(W. FORD YOUNG
(CAROLYN M. YOUNG
PLAINTIFFS
BETWEEN (
(AND
(
(ROBERT MacKINNON
(LAVERN MacKINNON
(MARGARITO RAMOS
DEFENDANTS

Supreme Court
Action No. 67 of 1977
October, 1982
Staine, C.J.

Mr. S. W. Musa, for the Plaintiffs.
Mr. P. S. W. Goldson, for the Defendants.

Title to land - Plaintiffs applying to Court seeking possession of land, a declaration that the First and Second Defendants were not entitled to the land, an injunction restraining the First and Second Defendants from remaining or occupying the land either themselves or through their servants - Plaintiffs having first certificate of Title to the Land - Effect of first certificate of Title - Limitation Ordinance - Defendants alleging that they had title to land by virtue of long adverse possession for a period of 12 years - Whether possession was for a continuous and uninterrupted period - Effect where possession is for broken periods.

J U D G M E N T

This Action was brought by the Plaintiffs, a husband and wife, seeking possession of a parcel of land comprising some 97 acres, a declaration that the first and second named Defendants are not entitled to the property mentioned, and an injunction restraining the first and second named Defendants, their servants or agents from remaining on or continuing in occupation of the property. The Plaintiffs also asks the Court to award damages, such other relief as the Court might grant and costs. By the Statement of Claim filed in this Action, the Plaintiffs allege they were at all material times the owners and entitled to the possession of that parcel of land comprising 97 acres situate on the sea coast on the north side of the mouth of the South Stann Creek River. This the first named Plaintiff bought from Russell Grant by a conveyance recorded at the General Registry. Further, the first named Plaintiff applied for and obtained a First Certificate of Title and registered it in the Land Titles Register. Subsequently, by a Transfer Certificate of Title, the property was transferred into the joint names of the first and second named Plaintiffs.

Previous to the issue of the Transfer Certificate of Title, the first named Plaintiff had taken possession of the property, erected "no trespassing signs" and employed the third named Defendant as resident caretaker thereof. The Plaintiffs alleged that the first and second named Defendants wrongfully entered the land, thus trespassing and despite repeated requests to quit, have refused to deliver up possession.

[ENTRIES]
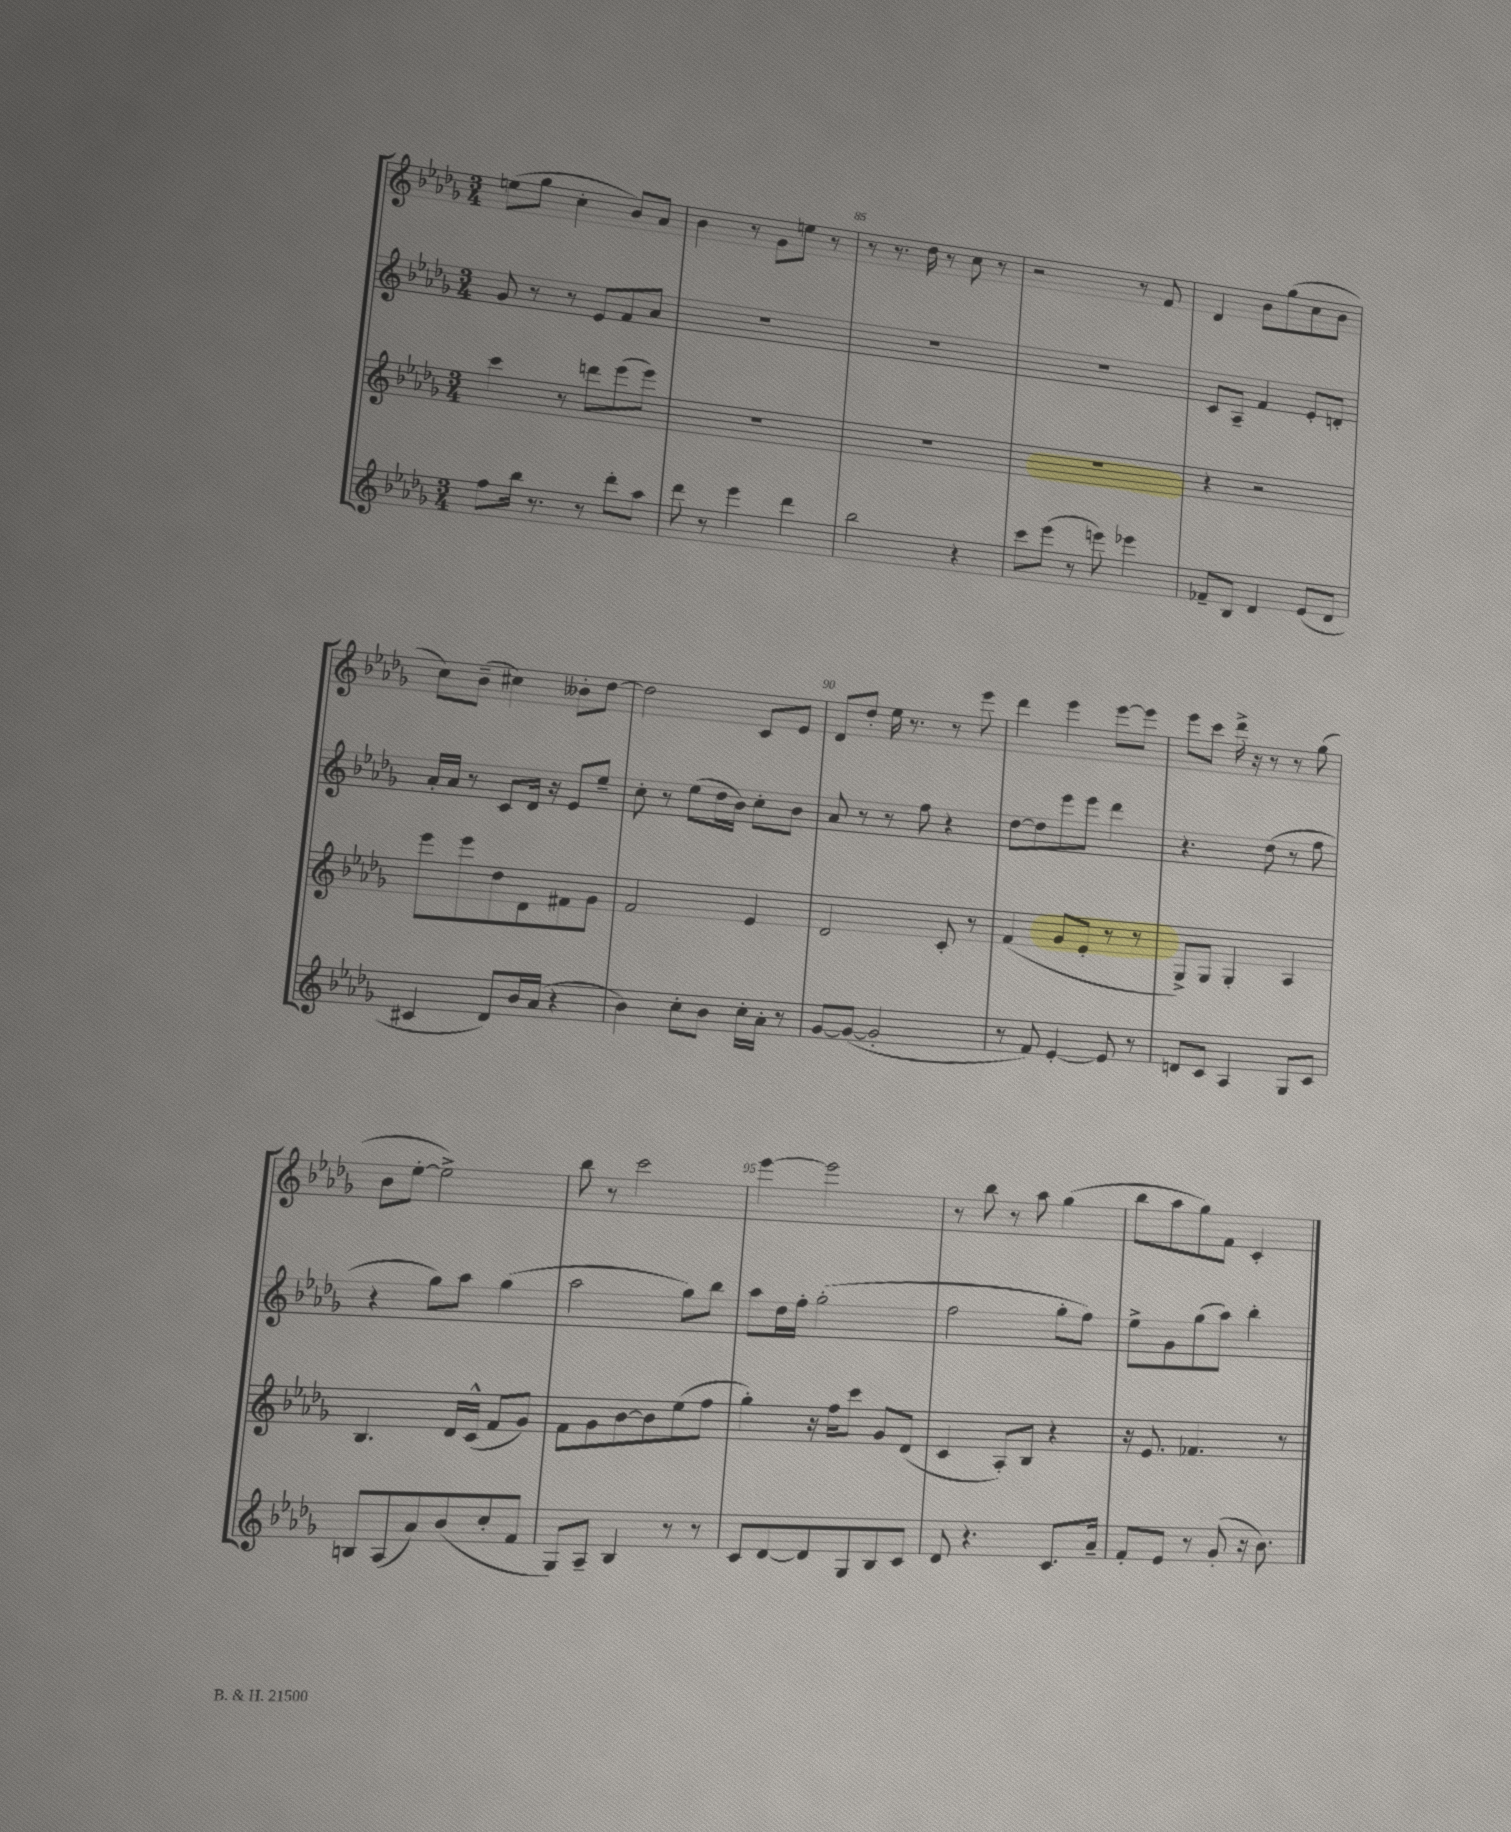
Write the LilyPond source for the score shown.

<<
\new StaffGroup <<
\new Staff = "s0" {
    \clef treble \key des \major \numericTimeSignature \time 3/4
    e''8( ges''8 c''4-. bes'8) aes'8 |
    bes'4 r8 ges'8 e''8 r8 |
    r8 r8. des''16 r8 c''8 r8 |
    r2 r8 f'8 |
    des'4 bes'8 ges''8( c''8 bes'8 |
    c''8) bes'8--( cis''4) beses'8-. des''8~ |
    des''2 c'8 ees'8 |
    des'8 des''8-. ees''16 r8. r8 ees'''8 |
    des'''4 ees'''4 ees'''8~ ees'''8 |
    ees'''8 c'''8 des'''16-> r16 r8 r8 ges''8( |
    bes'8 ees''8~-. ees''2->) |
    bes''8 r8 c'''2 |
    ees'''4~ ees'''2 |
    r8 bes''8 r8 aes''8 ges''4( |
    bes''8 aes''8 ges''8) f'8 c'4-. \bar "|." |
}
\new Staff = "s1" {
    \clef treble \key des \major \numericTimeSignature \time 3/4
    ges'8 r8 r8 ees'8 f'8 aes'8 |
    R2. |
    R2. |
    R2. |
    c'8 aes8-- f'4 ees'8-. d'8-. |
    aes'16-. aes'16 r8 c'8 des'16 r16 ees'8 ees''8-- |
    c''8-. r8 ees''8( des''16 bes'16) c''8-. bes'8 |
    aes'8 r8 r8 f''8 r4 |
    des''8~ des''8 ees'''8 ees'''8 des'''4 |
    r4. des''8( r8 f''8 |
    r4 ges''8) aes''8 ges''4( |
    aes''2 ges''8) bes''8 |
    aes''8 des''16 f''16-. ges''2-.( |
    f''2 ges''8-. f''8) |
    ees''8-> ges'8 ges''8( aes''8) bes''4-. \bar "|." |
}
\new Staff = "s2" {
    \clef treble \key des \major \numericTimeSignature \time 3/4
    c'''4 r8 d'''8 ees'''8( ees'''8) |
    R2. |
    R2. |
    R2. |
    r4 r2 |
    ees'''8 ees'''8 des''8 des'8 fis'8 ges'8 |
    f'2 ees'4 |
    des'2 c'8-. r8 |
    f'4( ges'8 ees'8-. r8 r8 |
    ges8->) ges8 ges4-. aes4 |
    bes4. des'16 c'16-^( f'8 ges'8) |
    f'8 ges'8 bes'8~ bes'8 ees''8( f''8 |
    ges''4-.) r16 f''16 c'''8 ges'8 des'8( |
    c'4 aes8-.) bes8 r4 |
    r16 ees'8. fes'4. r8 \bar "|." |
}
\new Staff = "s3" {
    \clef treble \key des \major \numericTimeSignature \time 3/4
    f''8 bes''16 r8. r8 des'''8-. aes''8 |
    des'''8 r8 ees'''4 des'''4 |
    bes''2 r4 |
    c'''8 ees'''8( r8 e'''8) ees'''4 |
    fes'8-- bes8 des'4 ees'8( des'8 |
    cis'4 des'8) bes'16 aes'16( r4 |
    bes'4) c''8-. bes'8 c''16-. aes'16-. r8 |
    ges'8~ ges'8~( ges'2-. |
    r8 f'8) ees'4~-. ees'8 r8 |
    d'8 c'8 aes4 ges8 c'8 |
    b8 aes8( aes'8) bes'8( c''8-. f'8 |
    ges8) aes8-- bes4 r8 r8 |
    c'8 des'8~ des'8 ges8 bes8 c'8 |
    des'8 r4. c'8. aes'16-- |
    f'8-. ees'8 r8 ges'8-.( r16 bes'8.) \bar "|." |
}
>>
>>
\layout { \context { \Score currentBarNumber = #83 \override BarNumber.break-visibility = ##(#f #t #t) barNumberVisibility = #(every-nth-bar-number-visible 5) } }
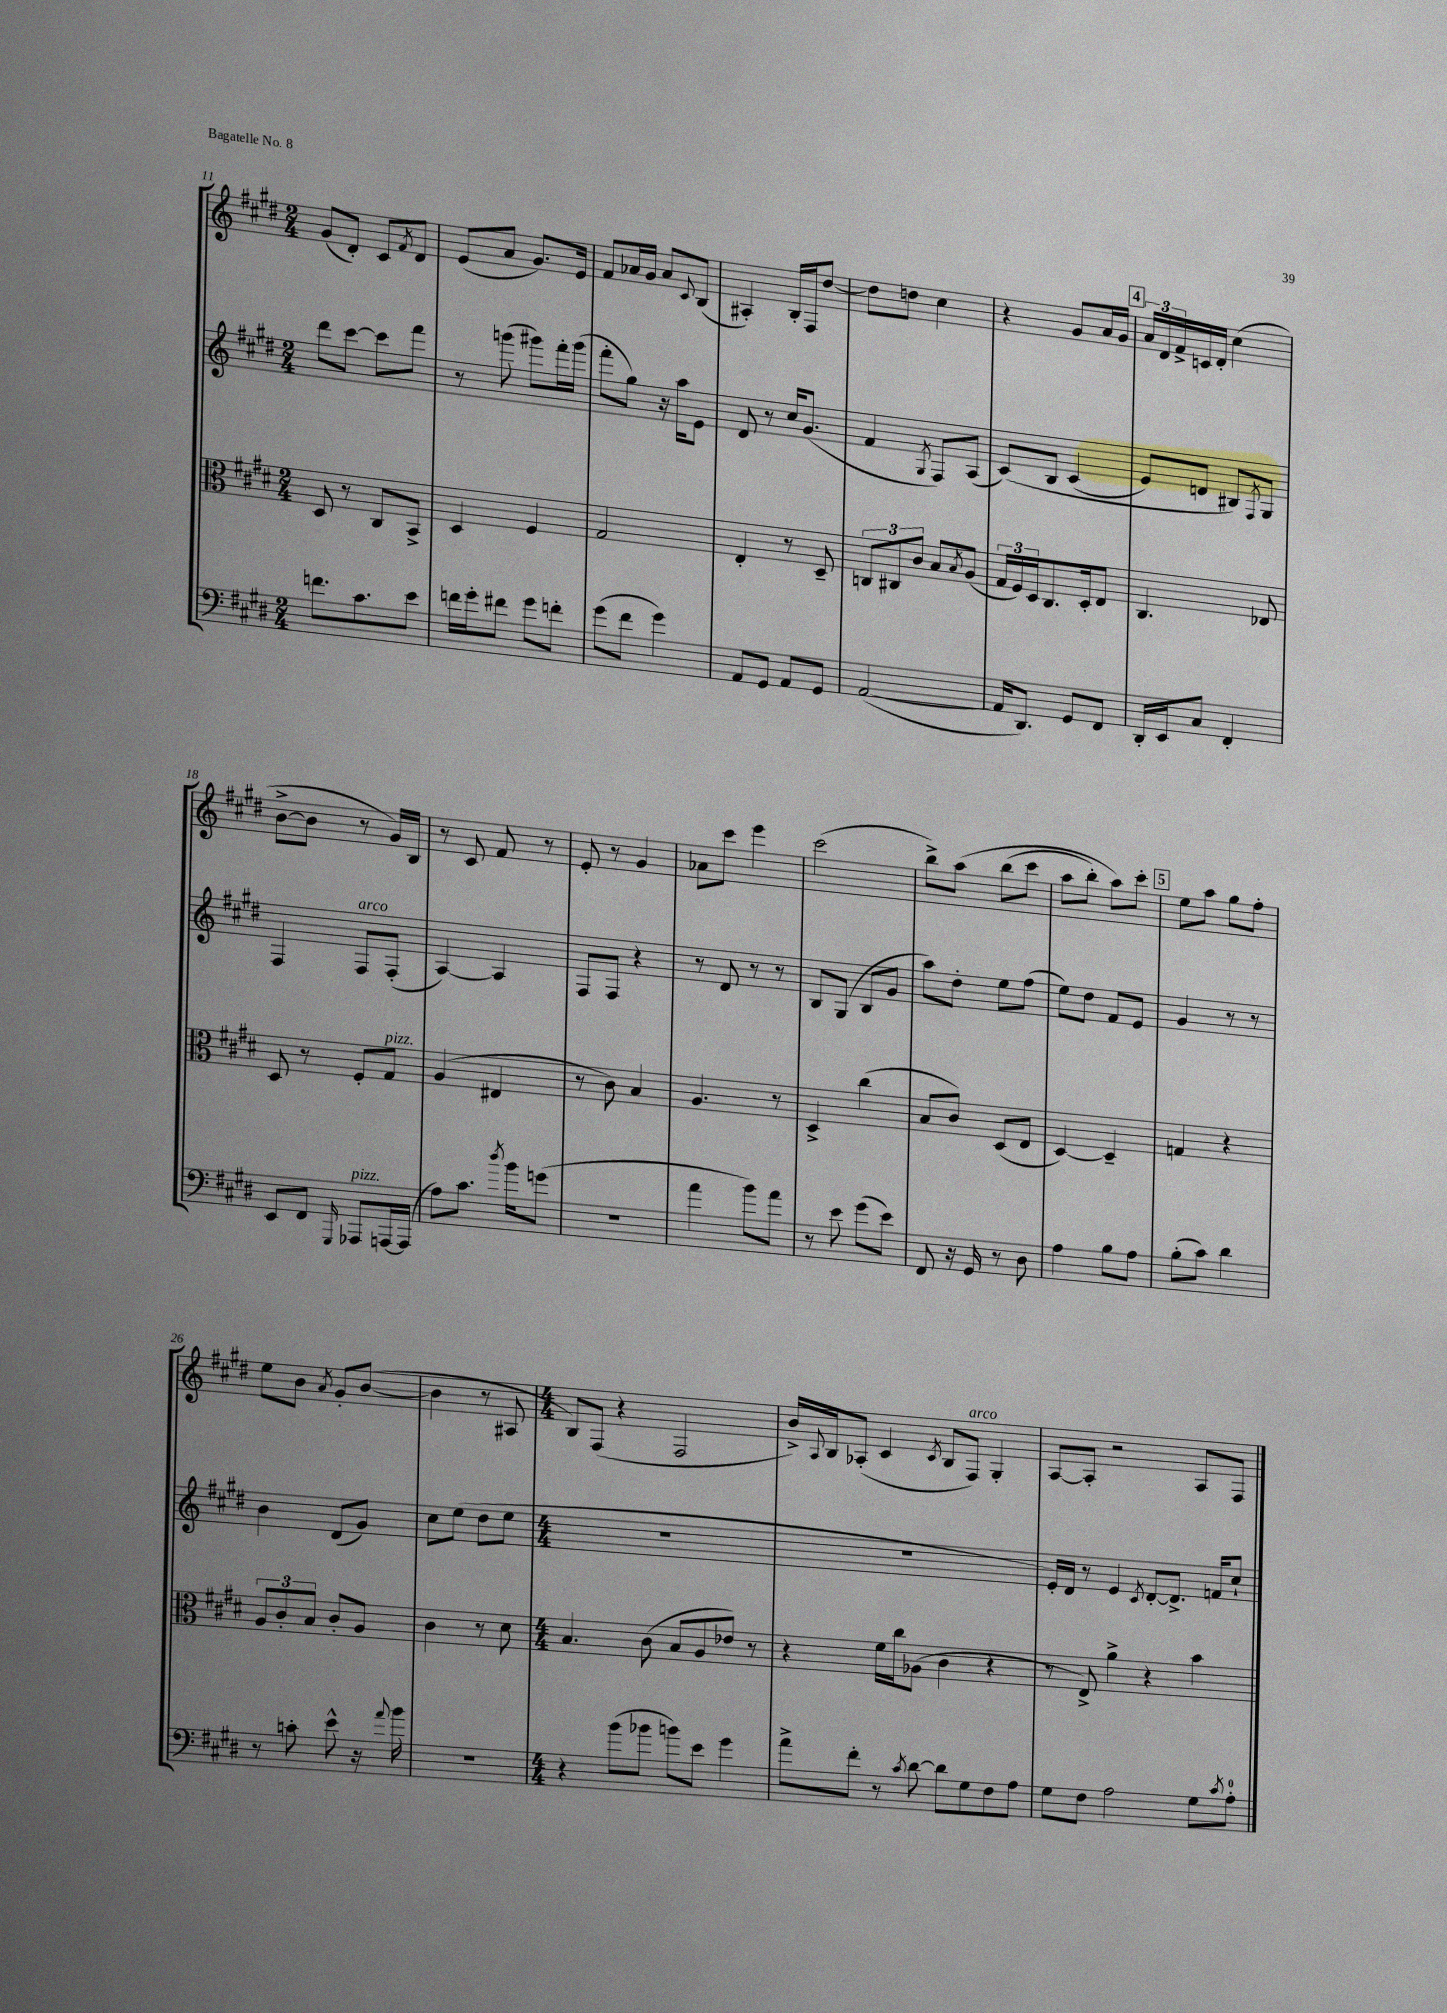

[GIVEN REQUEST] According to the judgment, whom did the first named Plaintiff employ as resident caretaker of the property? The records have no connection to the judgment.

[RESULT FOR THIS EXERCISE] The third named Defendant.